Советской власти еще и года не исполнилось, когда Г. А. Князев отметил в своем дневнике за 10 октября 1918 г., что все ругают большевиков, «сами же бедняки возмущаются». И далее делает вывод: «Не живуч тот режим, который так ненавидим. Он неминуемо погибнет… То, что большевизм в себе самом содержит яд, от которого он погибнет, – это очевидно» [649] .
[648] В.И. Вернадский не сомневался в исторической недолговечности большевизма. И более всего его беспокоило, что неизбежный конец советской власти повлечет за собой распад СССР. Еще в 1929 г., когда СССР был уже монолитной державой, ученый писал сыну: «Больше всего я боюсь развала русского государства – вновь связать разорвавшиеся части обычно никогда не удается – Украина и Грузия – наиболее опасные части. Украина силою удержана быть не может – этого по-моему не понимают русские». (См. К.К. Пять «вольных» писем В.И. Вернадского сыну (русская наука в 1929 г.) // Минувшее. 1989. Вып. 7. С. 447.).
[649] Князев Г.А. Из записной книжки русского интеллигента за время войны и революции. 1914 – 1922 гг. // Русское прошлое. 1993. Кн. 4. С. 106.

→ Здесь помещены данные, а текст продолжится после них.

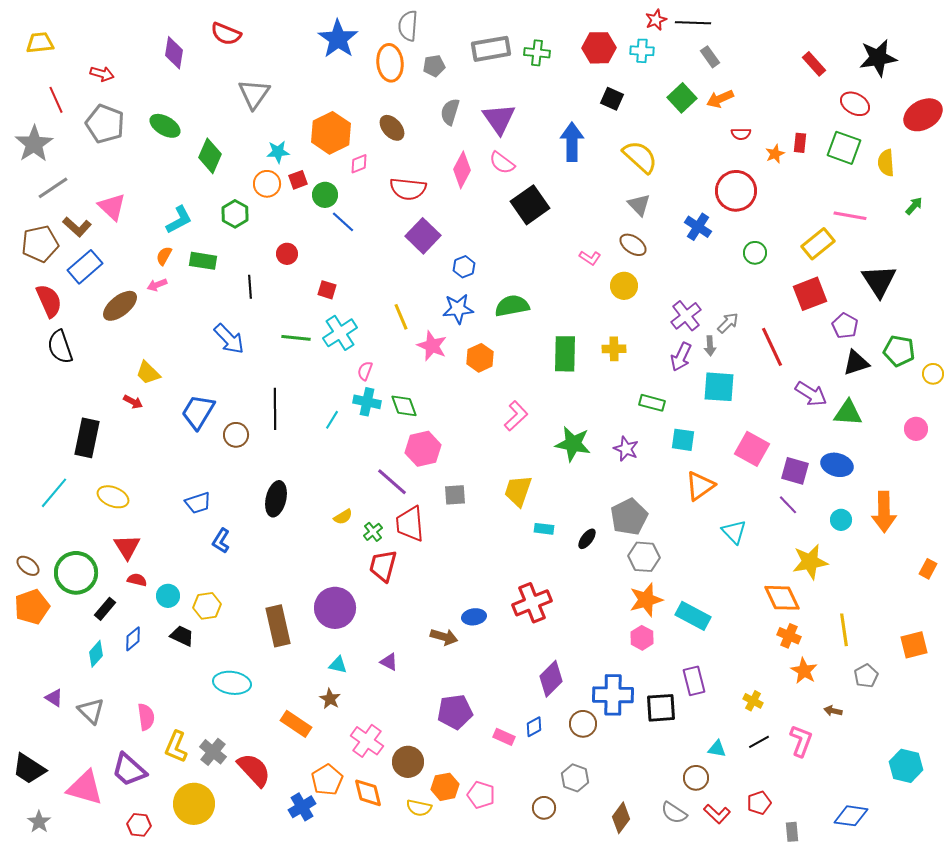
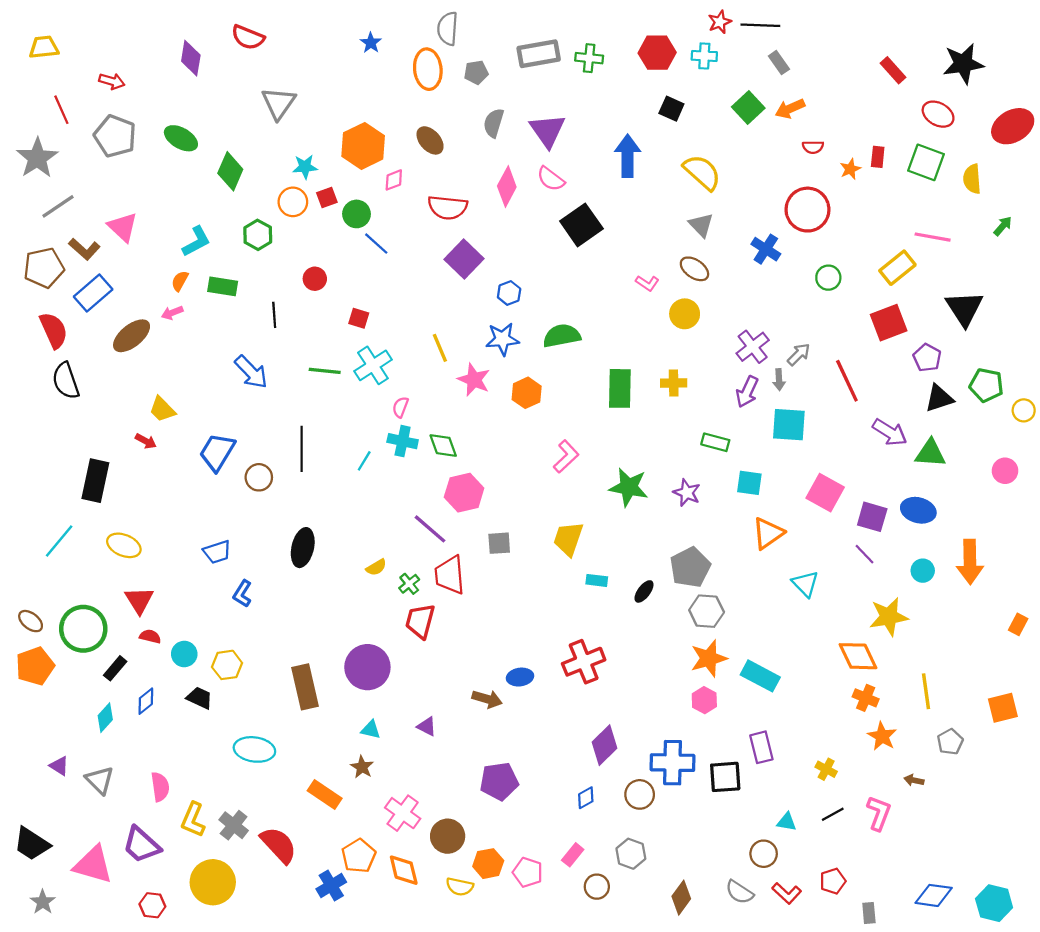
blue star: (338, 39) -> (371, 43), size x0.5
pink rectangle: (504, 737) -> (573, 855), moved, turned -75
cyan hexagon: (906, 766) -> (994, 903), moved

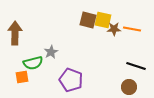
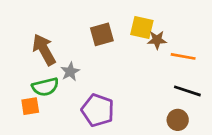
brown square: (88, 20) -> (102, 34), moved, turned -30
orange line: (132, 29) -> (183, 56), moved
brown arrow: (15, 33) -> (44, 50), moved, turned -30

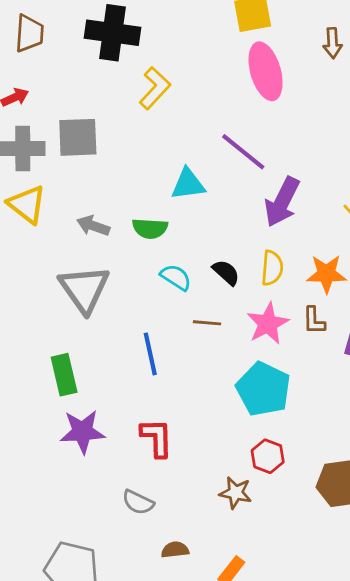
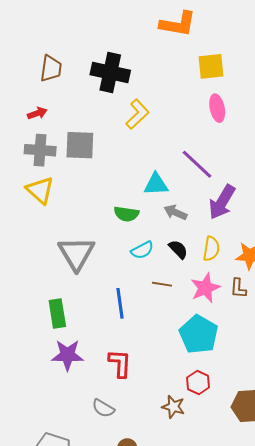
pink ellipse: (266, 71) -> (217, 108), size x0.7
gray arrow: (93, 226) -> (175, 212), moved
cyan semicircle: (176, 277) -> (142, 250), turned 115

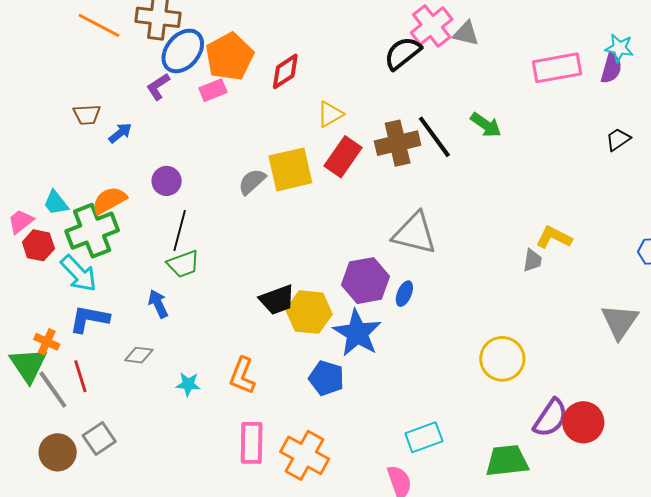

В том же примерно ключе рассуждал и академик В. И. Вернадский. В 1923 г. в письме к И. И. Петрункевичу он заметил, что любые формы политической борьбы с большевизмом бессмысленны, оно само себя непременно изживет, надо только набраться терпения. «Всякая культурная и бытовая работа… гораздо важнее». Даже «быт сейчас гораздо сильнее в борьбе с коммунизмом, чем все интервенции, заговоры (которых к тому же почти нет!) и болтовня a la Милюков, Кускова и т.д… Сила русская сейчас в т в о р ч е с к о й культурной работе – научной, художественной, религиозной, философской. Это единственная пока охрана и русского единства и русской мощи» [650] .
[650] Письма В.И. Вернадского И.И. Петрункевичу // Новый мир. 1989. № 12. С. 207.
Именно так: каждодневная, по капле культурная работа сделала свое дело – каждое последующее поколение советских людей было, разумеется, не умнее своих отцов, но то, что трезвее, – факт. Те примитивные посылки коммунистического мифа, которые вынашивали многие радикальные русские интеллигенты еще до его насильственного внедрения в жизнь и на которые легко клевали маргиналы и люмпены, облепившие большевистских вождей в надежде на лучезарное будущее, начинали заметно тускнеть при их сличении с повседневной жизнью. Неустроенный быт, нищенская жизнь целых поколений, постепенно росший образовательный ценз и вынужденная некоторая открытость общества поднимали осознание значимости человеческой личности и одновременно корежили до отчетливой карикатурности соблазны коммунистического далеко. Люди переставали верить в него, а идеологию большевизма откровенно презирали.